Reproduce every row below line for line, without changing anything. Leave out the pictures.

───── Raw data ─────

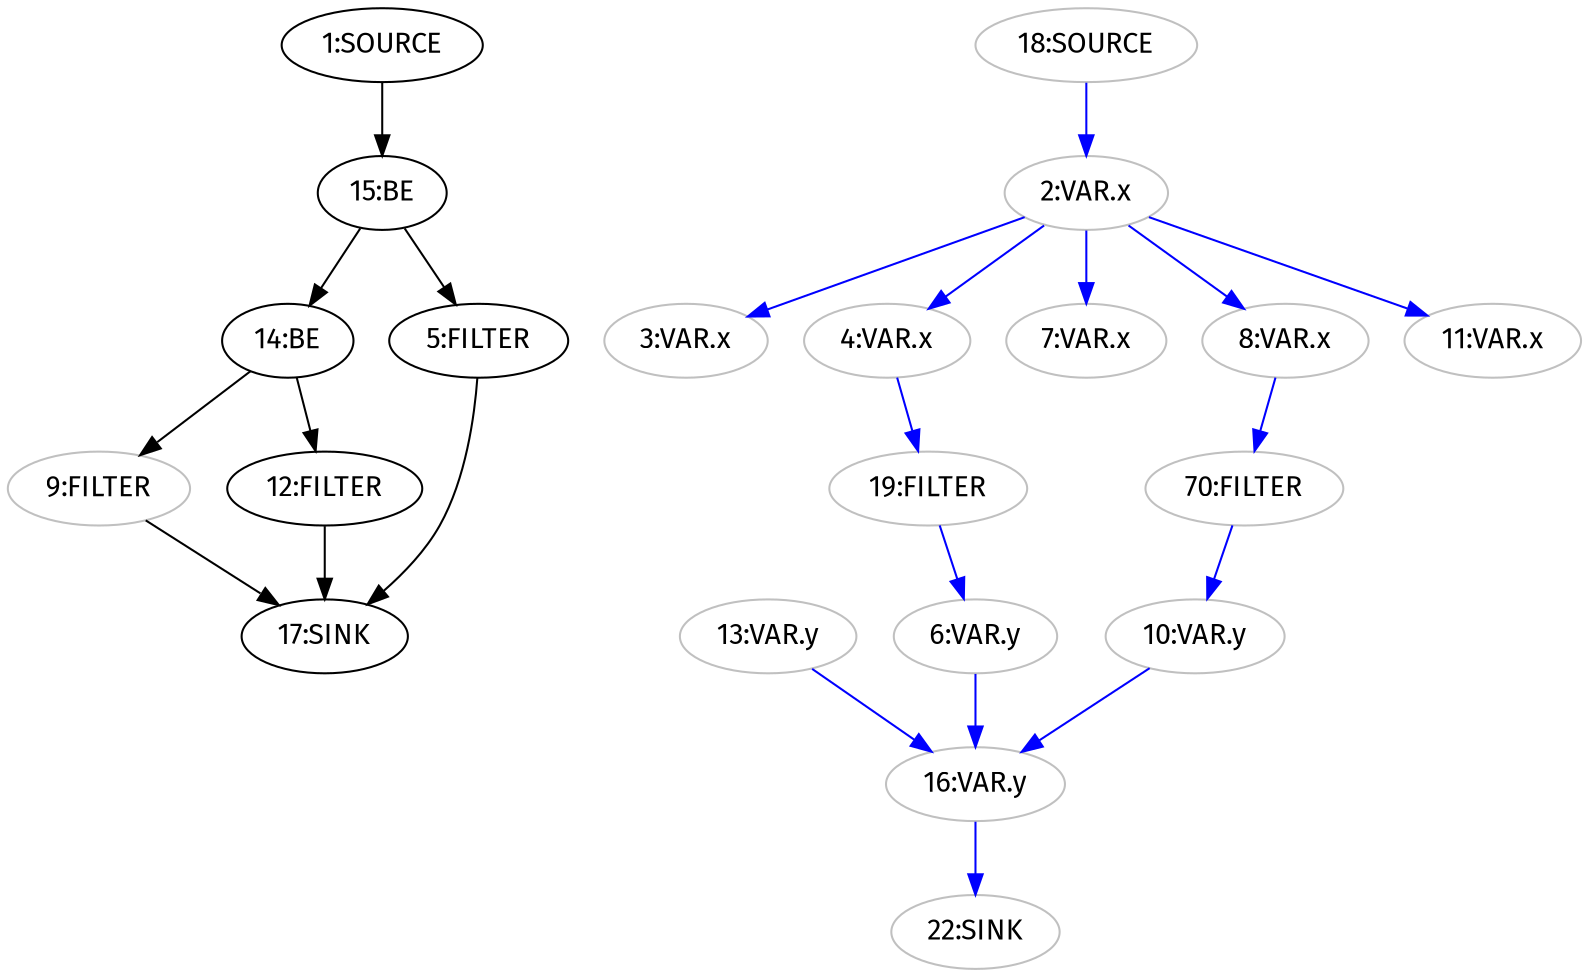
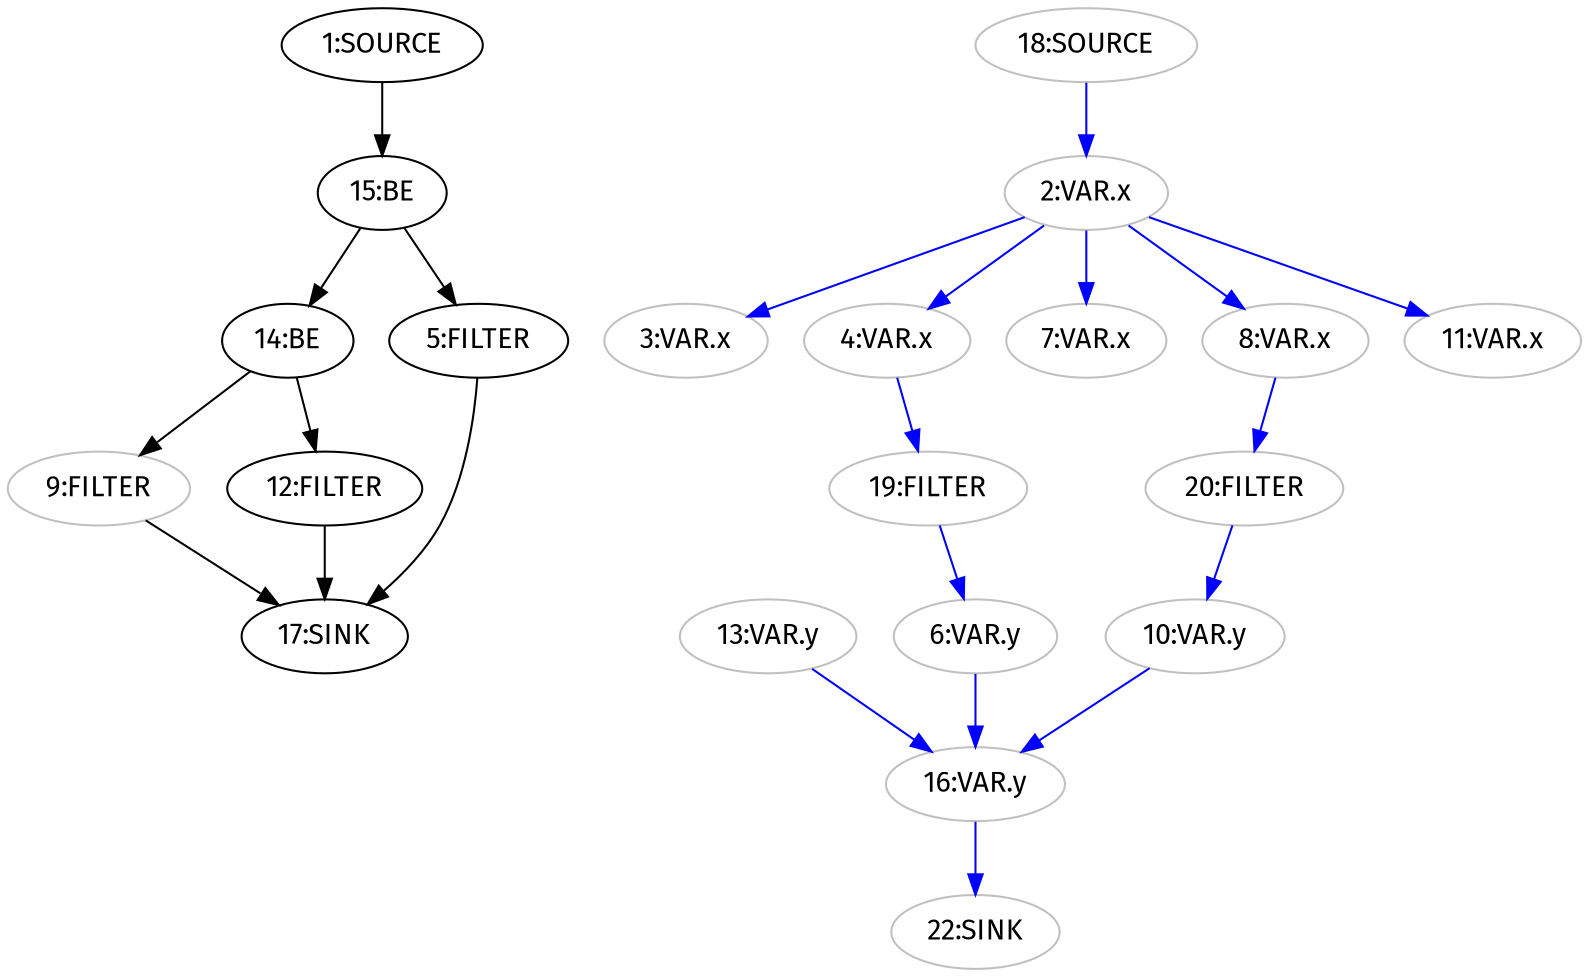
  digraph {
    fontname="Fira Sans"
    node [fontname="Fira Sans" color=grey]
    edge [color=blue fontname="Fira Sans"]
    n1 [label="15:BE" color=""]
    n2 [label="14:BE" color=""]
    n3 [label="5:FILTER" color=""]
    n4 [label="9:FILTER"]
    n5 [label="12:FILTER" color=""]
    n6 [label="17:SINK" color=""]
    n7 [label="1:SOURCE" color=""]
    n8 [label="2:VAR.x"]
    n9 [label="3:VAR.x"]
    n10 [label="4:VAR.x"]
    n11 [label="7:VAR.x"]
    n12 [label="8:VAR.x"]
    n13 [label="11:VAR.x"]
    n14 [label="19:FILTER"]
-   n15 [label="70:FILTER"]
+   n15 [label="20:FILTER"]
    n16 [label="6:VAR.y"]
    n17 [label="16:VAR.y"]
    n18 [label="22:SINK"]
    n19 [label="10:VAR.y"]
    n20 [label="13:VAR.y"]
    n21 [label="18:SOURCE"]
    n1 -> n2 [color=black]
    n1 -> n3 [color=black]
    n2 -> n4 [color=black]
    n2 -> n5 [color=black]
    n3 -> n6 [color=black]
    n4 -> n6 [color=black]
    n5 -> n6 [color=black]
    n7 -> n1 [color=black]
    n8 -> n9
    n8 -> n10
    n8 -> n11
    n8 -> n12
    n8 -> n13
    n10 -> n14
    n12 -> n15
    n14 -> n16
    n15 -> n19
    n16 -> n17
    n17 -> n18
    n19 -> n17
    n20 -> n17
    n21 -> n8
  }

─────

• Task response:
  digraph {
    fontname="Fira Sans"
    node [fontname="Fira Sans" color=grey]
    edge [color=blue fontname="Fira Sans"]
    n1 [label="15:BE" color=""]
    n2 [label="14:BE" color=""]
    n3 [label="5:FILTER" color=""]
    n4 [label="9:FILTER"]
    n5 [label="12:FILTER" color=""]
    n6 [label="17:SINK" color=""]
    n7 [label="1:SOURCE" color=""]
    n8 [label="2:VAR.x"]
    n9 [label="3:VAR.x"]
    n10 [label="4:VAR.x"]
    n11 [label="7:VAR.x"]
    n12 [label="8:VAR.x"]
    n13 [label="11:VAR.x"]
    n14 [label="19:FILTER"]
-   n15 [label="70:FILTER"]
+   n15 [label="20:FILTER"]
    n16 [label="6:VAR.y"]
    n17 [label="16:VAR.y"]
    n18 [label="22:SINK"]
    n19 [label="10:VAR.y"]
    n20 [label="13:VAR.y"]
    n21 [label="18:SOURCE"]
    n1 -> n2 [color=black]
    n1 -> n3 [color=black]
    n2 -> n4 [color=black]
    n2 -> n5 [color=black]
    n3 -> n6 [color=black]
    n4 -> n6 [color=black]
    n5 -> n6 [color=black]
    n7 -> n1 [color=black]
    n8 -> n9
    n8 -> n10
    n8 -> n11
    n8 -> n12
    n8 -> n13
    n10 -> n14
    n12 -> n15
    n14 -> n16
    n15 -> n19
    n16 -> n17
    n17 -> n18
    n19 -> n17
    n20 -> n17
    n21 -> n8
  }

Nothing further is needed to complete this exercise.